1 - Turn explosion magnitude and player momentum into vectors
2 - resolve vectors into their XY components
3 - Combine components in new vectors XY components
4 - Convert resulting components to polar form giving me a resulting speed and direction.
This works but for one problem. The angle only works most of the time. I think it has something to do with the arctan only giving values between -90 and 90 degrees... so depending where the explosion is the resting velocity is either correct or 180 degrees wrong. So now just need to hack in a fix, when i work out what the fix is! ?
It would solve the problem but not sure it is available...
So should anyone want to deviate the path of an object with an explosion effect you can do the following. I would be interested to hear any simpler methods.. but this does work very nicely.
At the point of explosion Write out
Explosion XY coord
Distance to explosion from player XY
Player speed Mag(linear velocities)
Player direction vector to angle (linear velocities)
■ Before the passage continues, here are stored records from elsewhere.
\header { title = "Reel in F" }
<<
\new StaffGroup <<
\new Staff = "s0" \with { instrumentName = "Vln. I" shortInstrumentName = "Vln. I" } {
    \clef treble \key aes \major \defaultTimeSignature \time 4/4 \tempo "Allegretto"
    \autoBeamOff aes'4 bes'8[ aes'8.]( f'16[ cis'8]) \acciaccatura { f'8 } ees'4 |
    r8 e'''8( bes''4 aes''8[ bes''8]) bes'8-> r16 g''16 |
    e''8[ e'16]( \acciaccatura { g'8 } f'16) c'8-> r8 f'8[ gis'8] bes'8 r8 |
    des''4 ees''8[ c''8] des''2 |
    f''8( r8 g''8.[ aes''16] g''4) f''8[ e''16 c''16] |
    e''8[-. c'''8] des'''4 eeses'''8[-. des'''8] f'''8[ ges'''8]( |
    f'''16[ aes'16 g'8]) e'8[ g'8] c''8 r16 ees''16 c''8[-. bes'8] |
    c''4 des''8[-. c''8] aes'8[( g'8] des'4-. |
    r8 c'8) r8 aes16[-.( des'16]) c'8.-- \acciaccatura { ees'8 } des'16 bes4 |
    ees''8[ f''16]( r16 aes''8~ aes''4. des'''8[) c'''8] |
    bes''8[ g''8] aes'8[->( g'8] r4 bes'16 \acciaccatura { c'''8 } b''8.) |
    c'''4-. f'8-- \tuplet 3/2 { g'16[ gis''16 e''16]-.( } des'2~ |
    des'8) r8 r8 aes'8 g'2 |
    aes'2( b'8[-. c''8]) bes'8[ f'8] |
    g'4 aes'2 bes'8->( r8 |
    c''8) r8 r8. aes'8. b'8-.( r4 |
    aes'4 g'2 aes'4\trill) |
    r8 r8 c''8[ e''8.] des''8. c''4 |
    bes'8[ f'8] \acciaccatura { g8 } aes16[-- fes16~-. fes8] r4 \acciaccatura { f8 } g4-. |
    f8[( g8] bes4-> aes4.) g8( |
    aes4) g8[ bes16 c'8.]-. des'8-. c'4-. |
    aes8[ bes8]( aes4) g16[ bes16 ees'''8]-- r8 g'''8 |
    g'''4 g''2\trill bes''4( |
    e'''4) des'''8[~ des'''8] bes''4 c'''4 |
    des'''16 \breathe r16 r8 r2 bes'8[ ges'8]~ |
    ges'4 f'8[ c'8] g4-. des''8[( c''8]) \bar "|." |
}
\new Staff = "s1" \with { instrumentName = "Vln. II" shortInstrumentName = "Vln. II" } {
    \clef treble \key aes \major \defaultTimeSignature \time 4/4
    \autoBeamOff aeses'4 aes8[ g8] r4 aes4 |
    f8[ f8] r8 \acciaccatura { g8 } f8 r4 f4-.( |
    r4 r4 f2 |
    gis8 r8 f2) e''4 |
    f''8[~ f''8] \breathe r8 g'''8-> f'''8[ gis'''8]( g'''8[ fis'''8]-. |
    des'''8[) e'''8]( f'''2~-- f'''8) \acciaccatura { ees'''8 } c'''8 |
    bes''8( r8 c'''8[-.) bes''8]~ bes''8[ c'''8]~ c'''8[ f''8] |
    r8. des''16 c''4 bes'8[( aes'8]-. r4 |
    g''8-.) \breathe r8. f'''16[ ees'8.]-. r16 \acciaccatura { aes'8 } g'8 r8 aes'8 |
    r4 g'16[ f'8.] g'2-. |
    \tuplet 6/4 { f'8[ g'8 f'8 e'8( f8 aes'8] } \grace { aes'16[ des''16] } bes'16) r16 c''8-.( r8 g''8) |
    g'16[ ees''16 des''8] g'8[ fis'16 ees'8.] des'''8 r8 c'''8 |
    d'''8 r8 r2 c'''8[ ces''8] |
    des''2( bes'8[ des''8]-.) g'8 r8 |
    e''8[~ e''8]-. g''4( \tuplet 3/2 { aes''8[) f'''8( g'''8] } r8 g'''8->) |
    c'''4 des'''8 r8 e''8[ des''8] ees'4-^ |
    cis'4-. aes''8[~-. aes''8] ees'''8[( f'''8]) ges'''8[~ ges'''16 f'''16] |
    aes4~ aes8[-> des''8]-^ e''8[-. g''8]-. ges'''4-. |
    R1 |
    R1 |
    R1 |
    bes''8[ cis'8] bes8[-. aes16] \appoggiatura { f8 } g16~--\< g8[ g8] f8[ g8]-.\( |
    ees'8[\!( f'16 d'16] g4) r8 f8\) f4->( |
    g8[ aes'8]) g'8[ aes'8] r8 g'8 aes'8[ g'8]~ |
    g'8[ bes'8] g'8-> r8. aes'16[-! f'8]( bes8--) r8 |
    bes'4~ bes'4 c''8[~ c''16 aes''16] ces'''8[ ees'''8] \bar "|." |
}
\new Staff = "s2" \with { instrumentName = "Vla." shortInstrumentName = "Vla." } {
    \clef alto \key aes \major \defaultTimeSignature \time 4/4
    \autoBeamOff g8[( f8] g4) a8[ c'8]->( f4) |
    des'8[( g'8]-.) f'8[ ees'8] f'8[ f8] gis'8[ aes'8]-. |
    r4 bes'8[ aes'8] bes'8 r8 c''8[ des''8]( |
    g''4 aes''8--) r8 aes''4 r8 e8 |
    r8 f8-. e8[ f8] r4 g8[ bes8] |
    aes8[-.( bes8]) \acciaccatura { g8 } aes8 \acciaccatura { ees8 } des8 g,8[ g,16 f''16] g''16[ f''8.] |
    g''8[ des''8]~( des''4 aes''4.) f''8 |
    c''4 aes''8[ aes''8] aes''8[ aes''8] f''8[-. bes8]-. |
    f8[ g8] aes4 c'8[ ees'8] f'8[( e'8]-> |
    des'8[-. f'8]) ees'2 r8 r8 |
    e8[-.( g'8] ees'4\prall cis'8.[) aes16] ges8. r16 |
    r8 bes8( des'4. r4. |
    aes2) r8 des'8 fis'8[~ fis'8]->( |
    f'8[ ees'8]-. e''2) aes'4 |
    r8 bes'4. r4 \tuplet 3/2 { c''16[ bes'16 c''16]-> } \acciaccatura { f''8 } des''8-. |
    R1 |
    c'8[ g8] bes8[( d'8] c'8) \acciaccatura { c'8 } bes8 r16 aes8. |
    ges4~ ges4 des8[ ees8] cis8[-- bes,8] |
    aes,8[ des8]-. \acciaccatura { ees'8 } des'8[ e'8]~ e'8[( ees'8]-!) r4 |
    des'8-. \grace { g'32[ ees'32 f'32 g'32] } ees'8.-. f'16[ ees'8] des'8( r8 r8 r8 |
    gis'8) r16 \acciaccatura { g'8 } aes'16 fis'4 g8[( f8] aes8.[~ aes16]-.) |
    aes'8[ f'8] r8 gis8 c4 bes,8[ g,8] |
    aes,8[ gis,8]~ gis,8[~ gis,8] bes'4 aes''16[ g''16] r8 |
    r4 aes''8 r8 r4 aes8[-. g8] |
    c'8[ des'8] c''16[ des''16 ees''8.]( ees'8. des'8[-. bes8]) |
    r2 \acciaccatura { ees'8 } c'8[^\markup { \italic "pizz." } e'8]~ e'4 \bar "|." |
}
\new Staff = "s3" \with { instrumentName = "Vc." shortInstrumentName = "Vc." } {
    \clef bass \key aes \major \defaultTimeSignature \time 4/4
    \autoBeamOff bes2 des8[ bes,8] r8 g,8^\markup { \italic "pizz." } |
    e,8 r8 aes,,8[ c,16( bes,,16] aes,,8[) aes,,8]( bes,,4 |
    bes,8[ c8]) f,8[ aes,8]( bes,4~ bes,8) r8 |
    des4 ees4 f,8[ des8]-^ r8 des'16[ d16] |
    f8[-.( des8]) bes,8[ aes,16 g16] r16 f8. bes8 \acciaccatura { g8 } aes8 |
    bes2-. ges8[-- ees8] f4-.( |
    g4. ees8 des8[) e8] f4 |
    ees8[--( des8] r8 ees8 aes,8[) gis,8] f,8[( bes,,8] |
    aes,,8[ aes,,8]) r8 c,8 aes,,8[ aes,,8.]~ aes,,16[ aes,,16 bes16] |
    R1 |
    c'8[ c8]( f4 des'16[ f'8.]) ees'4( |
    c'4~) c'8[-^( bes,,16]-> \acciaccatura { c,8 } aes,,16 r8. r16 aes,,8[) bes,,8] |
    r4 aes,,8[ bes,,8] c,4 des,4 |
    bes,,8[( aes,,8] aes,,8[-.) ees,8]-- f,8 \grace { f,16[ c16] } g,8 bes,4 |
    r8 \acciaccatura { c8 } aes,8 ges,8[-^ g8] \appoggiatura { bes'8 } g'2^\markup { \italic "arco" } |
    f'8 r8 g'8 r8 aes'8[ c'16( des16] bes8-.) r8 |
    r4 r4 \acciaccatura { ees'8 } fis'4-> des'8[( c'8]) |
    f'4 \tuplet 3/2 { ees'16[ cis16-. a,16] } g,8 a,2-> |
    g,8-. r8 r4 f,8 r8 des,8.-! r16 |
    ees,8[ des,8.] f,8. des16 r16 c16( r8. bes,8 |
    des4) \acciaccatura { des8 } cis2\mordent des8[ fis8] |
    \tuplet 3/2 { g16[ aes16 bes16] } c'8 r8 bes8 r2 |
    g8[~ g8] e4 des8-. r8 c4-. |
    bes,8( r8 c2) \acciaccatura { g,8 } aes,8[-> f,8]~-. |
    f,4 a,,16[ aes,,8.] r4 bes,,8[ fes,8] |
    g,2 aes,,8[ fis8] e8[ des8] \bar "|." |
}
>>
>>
Explosion speed - use explosion power and distance to explosion in formula of your choice
Explosion direction - vector to angle player and explosion
This can give you two vectors based on
Ps = player speed
Pa - player angle
Es - explosion speed
Ea - explosion angle
Resolve vectors into their X Y components
Px = PsCosPa
Py = PsSinPa
Ex=EsCosEa
Ey=EsSinEy
combine to produce desired speed and direction as a vector
Rx = Ex+Px
Ry = Ey+Py
from this you can work out the speed Rs = sqrt((Rx x Rx)+(Ry x Ry))
and the angle
Ra=2*arctan((((sqrt((Rx*Rx)+(Ry*Ry)))-Rx))/Ry)
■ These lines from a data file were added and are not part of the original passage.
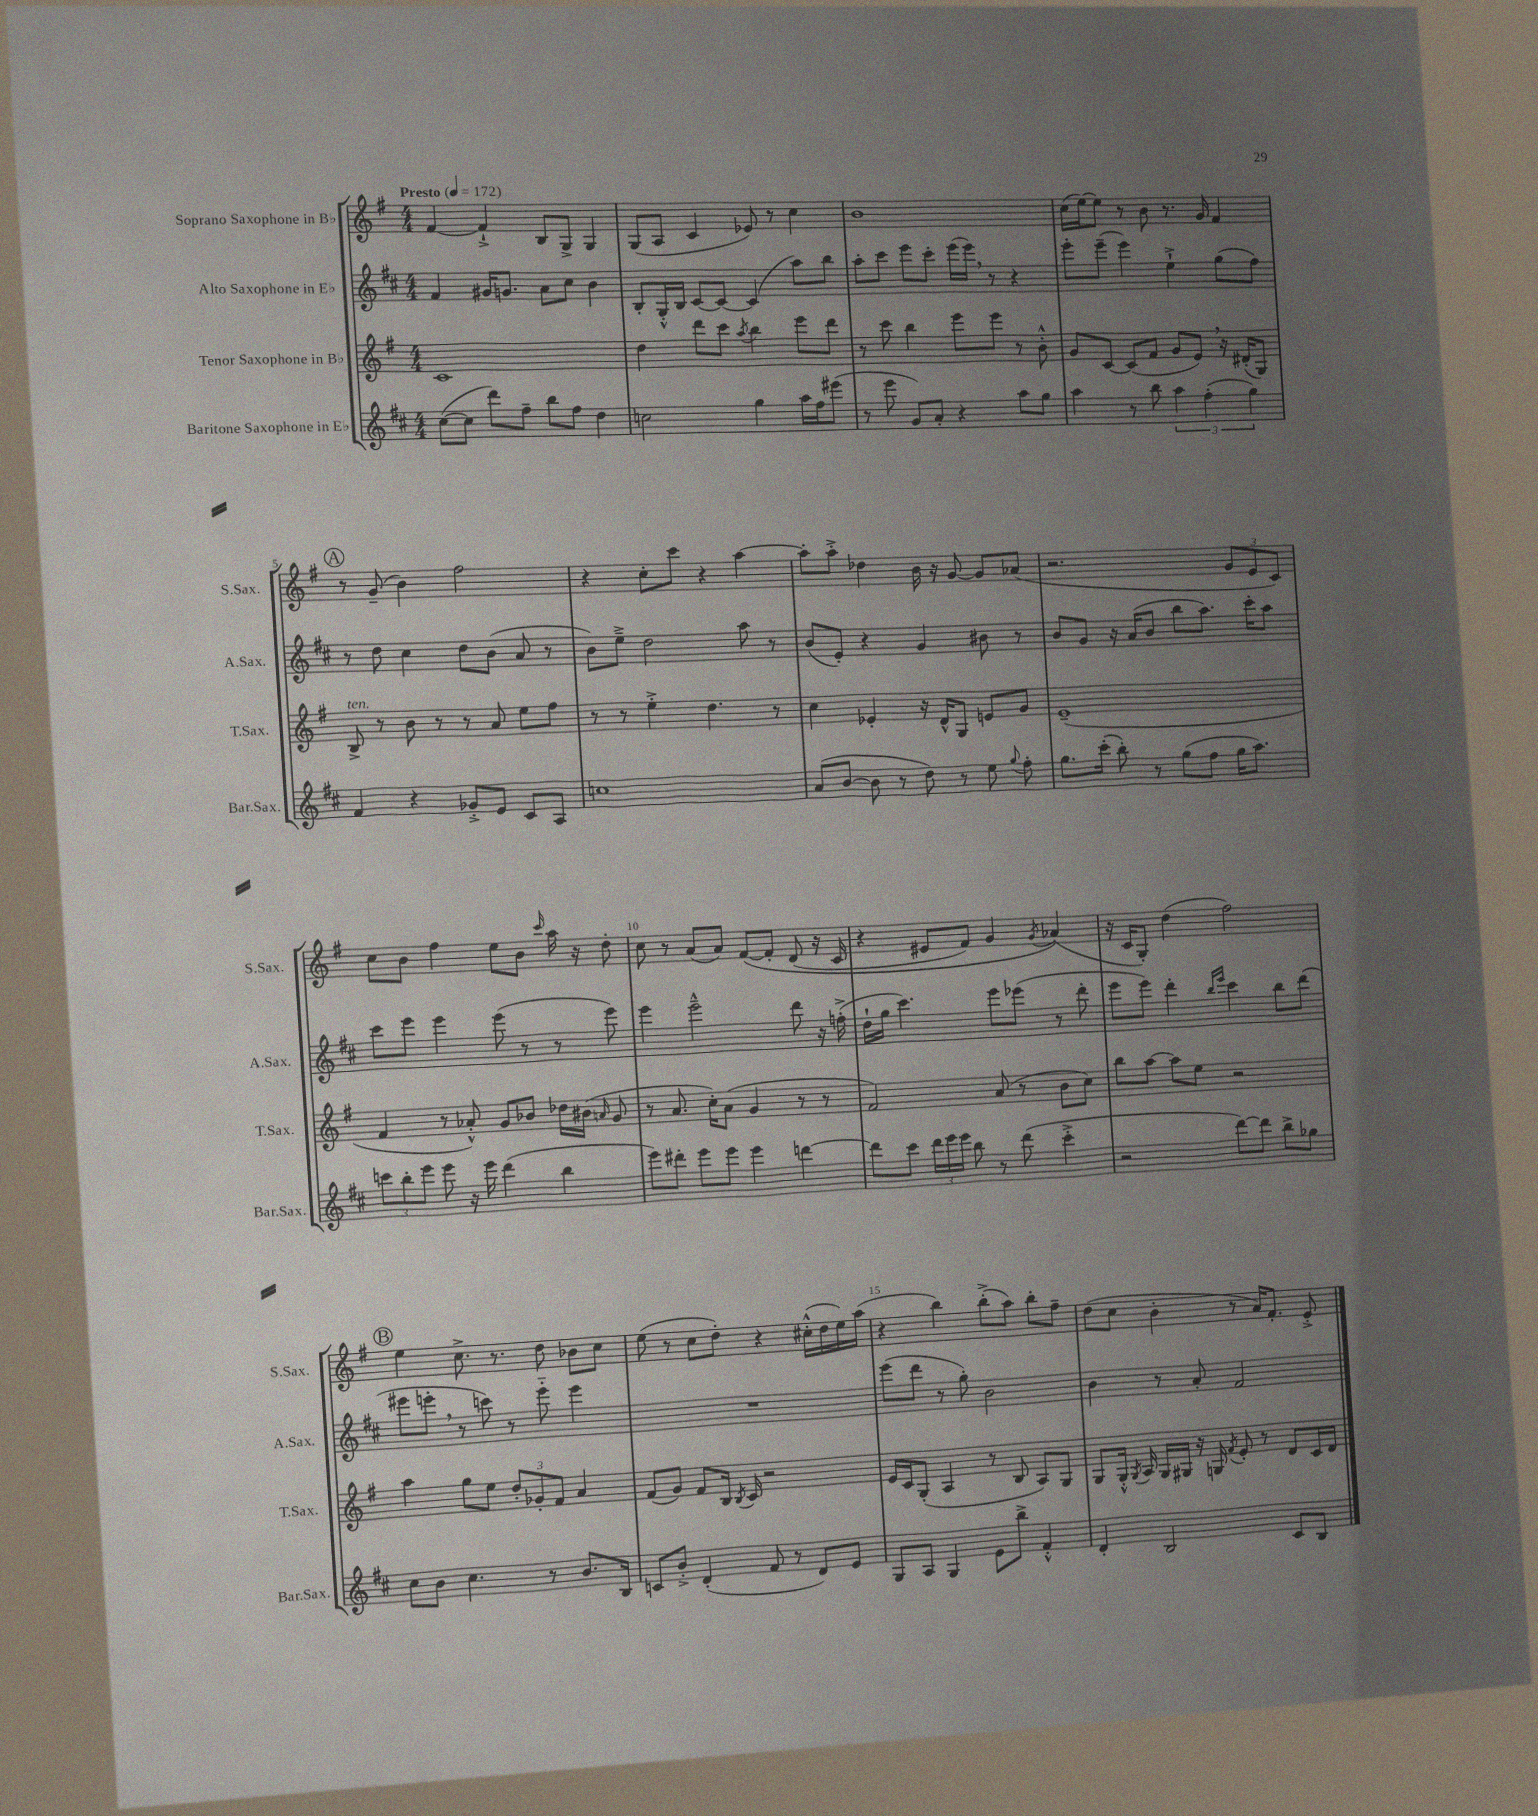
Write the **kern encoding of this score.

**kern	**kern	**kern	**kern
*staff4	*staff3	*staff2	*staff1
*clefG2	*clefG2	*clefG2	*clefG2
*k[f#c#]	*k[f#]	*k[f#c#]	*k[f#]
*M4/4	*M4/4	*M4/4	*M4/4
*MM172	*MM172	*MM172	*MM172
([8cc#	1c	4f#	[4f#
8cc#]	.	.	.
8ddd)	.	16g#	4f#`^]
.	.	8.g	.
8ff#~	.	.	.
8bb	.	8a	8B
8ff#	.	8cc#	8G^
4dd	.	4b	4G
=	=	=	=
2cc	4dd	8B'	(8G
.	.	16G'^^	8A
.	.	16B	.
.	8ddd	[8c#	4c
.	8ccc	8c#_	.
.	8qaa	.	.
4gg	4bb	(4c#]	8e-)
.	.	.	8r
16aa	8eee	8aa)	4cc
16ff#	.	.	.
(8eee#	8ddd	8bb	.
=	=	=	=
8r	8r	8aa'	1b
8eee	8ccc	8ccc#	.
8g)	4bb	8eee	.
8a'	.	8ccc#'	.
4r	8eee	(16eee	.
.	.	16eee)	.
.	8eee	8r	.
8aa	8r	4r	.
8gg	8b'^^	.	.
=	=	=	=
4aa	8g	8eee'	(16cc
.	.	.	[16ee)
.	[8c	(8eee~	8ee]
8r	(8c]	4eee)	8r
8bb	8f#	.	8b
6aa	8g	4ee`^	8.r
.	8e)	.	.
(6ff#'	.	.	.
.	.	.	16g
.	16r	(8gg	4f#
.	(16d#'	.	.
6gg)	.	.	.
.	8G)	8ff#)	.
=	=	=	=
4f#	8B^	8r	8r
.	8r	8dd	(8g~
4r	8b	4cc#	4b)
.	8r	.	.
8g-'^	8r	8dd	2ff#
8e	8a	(8b	.
8c#	8ee	8a	.
8A	8ff#	8r	.
=	=	=	=
1cc	8r	8b)	4r
.	8r	8ee~^	.
.	4ee'^	2dd	8cc'
.	.	.	8ccc
.	4.dd	.	4r
.	.	8aa	[4aa
.	8r	8r	.
=	=	=	=
(8a	4cc	(8b	8aa']
[8b	.	8e')	8aa'^
8b]	4e-'	4r	4dd-
8r	.	.	.
8dd)	16r	4g	16b
.	16d^^	.	16r
8r	8G	.	[8g
8ee	8e	8b#	8g]
8qqgg	.	.	.
8ff#'	8g	8r	(8a-
=	=	=	=
8.gg	(1e~	8b	2.r
.	.	8g	.
(16ccc#'	.	.	.
8bb')	.	16r	.
.	.	(16a	.
8r	.	8b	.
(8gg	.	8bb	.
8ff#	.	8.aa)	.
16gg	.	.	12g
8.aa)	.	16ccc#'	.
.	.	.	12e
.	.	8aa	.
.	.	.	12c)
=	=	=	=
12ccc	4f#	8ccc#	8cc
12bb'	.	.	.
.	.	8eee	8b
12eee	.	.	.
8eee	8r	4eee	4ff#
16r	8a-'^^)	.	.
16eee	.	.	.
(4ddd	8g	(8eee	8ee
.	8b-	8r	8b
.	.	.	16qqccc
4bb	16dd-	8r	16aa
.	(16b#	.	16r
.	16qqa	.	.
.	8g	8eee)	8dd'
=	=	=	=
8eee)	8r	4eee	8cc
8ddd#'	8.a	.	8r
8eee	.	2eee~^^	(8a
.	16cc')	.	.
8eee	(8a	.	8a)
4eee	4g	.	&([8f#
.	.	.	8f#']
[4ddd	8r	8ddd	(8d
.	8r	16r	16r
.	.	(16ff'^	16c
=	=	=	=
8ddd]	2f#)	16dd`	4r
.	.	16gg	.
8ccc#	.	4.ccc#)	.
24ddd	.	.	8e#
24eee	.	.	.
24eee	.	.	.
8bb	.	.	8f#)
8r	(8a	8eee	4g
(8ddd	8r	(8eee-	.
.	.	.	8qg
4ccc#'^	8b	8r	(4a-&)
.	8cc)	8ddd'	.
=	=	=	=
2r	8bb	8eee	16r
.	.	.	16c
.	[8aa	8eee)	8G')
.	8aa]	4ddd'	(4dd
.	8ee	.	.
.	.	16qqbb	.
.	.	16qqeee	.
[8ddd)	2r	4ccc#	2ff#)
8ddd]	.	.	.
8bb^	.	8bb	.
8gg-	.	(8ddd	.
=	=	=	=
8cc#	4aa	8eee#	4ee
8b	.	8eee'	.
4.cc#	8gg	8r	8.cc^
.	8ee	8ccc)	.
.	.	.	8.r
.	12dd'	8r	.
.	12g-'	.	.
8r	.	8eee'~	8dd
.	12f#	.	.
8.b	4a	4eee	8b-
.	.	.	8cc
16B	.	.	.
=	=	=	=
8c	(8f#	1r	(8ee
8b'^	8g)	.	8r
(4d'	8f#	.	8cc
.	16B	.	8dd')
.	8qB	.	.
.	16c	.	.
8f#	2r	.	4r
8r	.	.	.
8d)	.	.	(16cc#'^^
.	.	.	16dd
8e	.	.	16ee)
.	.	.	(16aa
=	=	=	=
8G	16e	(8eee	4r
.	16c	.	.
8A	(8G'	8ddd	.
4G	4A	8r	4bb)
.	.	8gg')	.
8e	8r	2b	(8bb'^
8bb^	8B	.	8aa)
4f#'^^	8A)	.	8bb'
.	8G	.	8ff#~
=	=	=	=
4d'	8G	4b	(8dd
.	16G'^^	.	8cc
.	8qG	.	.
.	16A	.	.
2B	16G	8r	4b'
.	16G#	.	.
.	16r	8a'	.
.	16G	.	.
.	8qf#	.	.
.	8e'	2f#	8r
.	8r	.	16a)
.	.	.	8.f#'
8c#	8d	.	.
8B	16c	.	8e'^
.	16d	.	.
==	==	==	==
*-	*-	*-	*-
then simply plug Rs and Ra into a change velocity command and your player should deviate off their path based on explosion power and distance to explosion.
Cheers.
You came up with a nice approach.
By the way, you asked about atan2. I was surprised to see that GameSalad did not have an atan2 function until I realized that vectorToAngle utilizes it. VectorToAngle = atan2(y,x)*180/pi so if you really need atan2(y,x) in the raw, you can derive it from this.